Activity time: 15 minutes

Materials for Activity

Preparation for Activity

  • Cut individual chapters into strips, making sure that the chapter numbers are included with each chapter.
  • Optional: Choose chapters from different translations. Some of the many websites with well-accepted translations are Brooklyn College of the City University of New York (the Stephen Mitchell version is respected, and accessible) and Sacred Texts (translated by J. Legge). You could also purchase copies of the Tao Te Ching in book form.

Description of Activity

Participants are introduced to a Taoist holy book, the Tao Te Ching.

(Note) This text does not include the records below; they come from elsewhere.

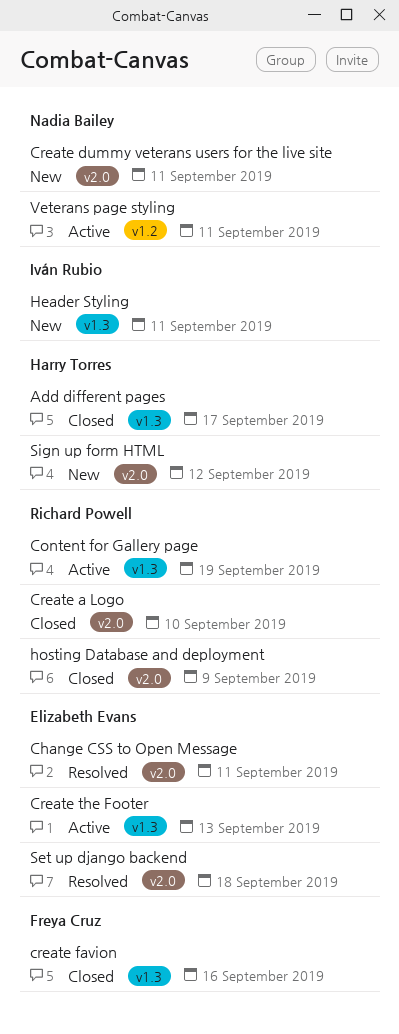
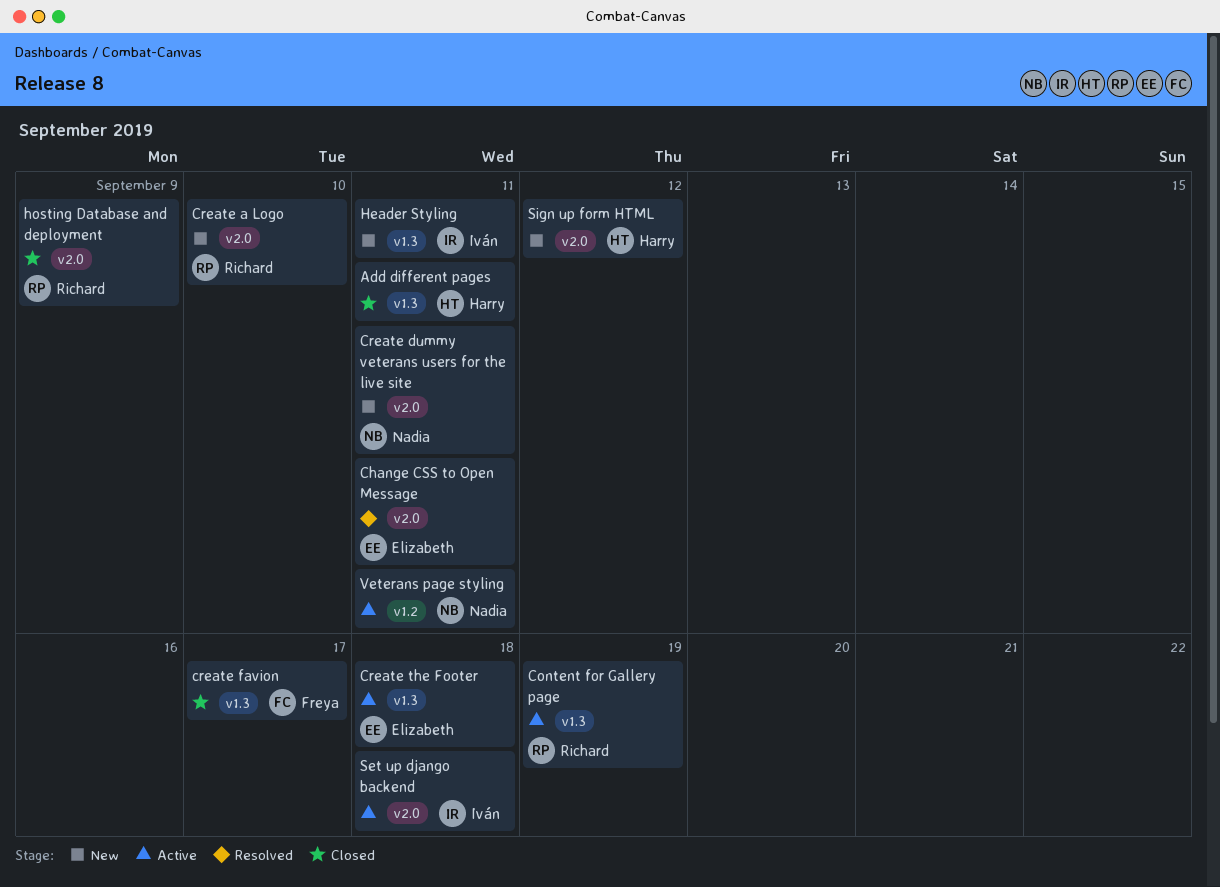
Add different pages, due: Sep 17 -> Sep 11
Create a Logo, status: Closed -> New
create favion, due: Sep 16 -> Sep 17
Create the Footer, due: Sep 13 -> Sep 18
Set up django backend, status: Resolved -> Active
Set up django backend, owner: Elizabeth Evans -> Iván Rubio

Tell the youth this activity involves reading from the Tao Te Ching. Share the name of the translator of the text you are using. Pass out slips, giving no more than three to each participant. Allow the youth a few minutes to read their slips, then ask them to select their favorite.

Have participants each read their favorite to the group and share their interpretation of it. Invite the group to offer other interpretations.

Note that everyone may hear different things and find different meanings in any given reading. Ask them:

  • Does the sparseness of the writing leave the text more open to interpretation?
  • Does it make it harder or easier for you to find meaning?
  • What do you think this tells us about Taoism? Is it a religion that has hard-and-fast rules, or one where individuals are responsible for exploring and developing their own faith? How is this similar to or different from Unitarian Universalism?

Affirm that Taoists believe that there are many different paths that can lead to a happy, moral, spiritual life and that everyone is expected to find their own path.

Ask participants what values and beliefs they heard in these chapters. How do these relate to what they know already about Taoism? What new beliefs are suggested?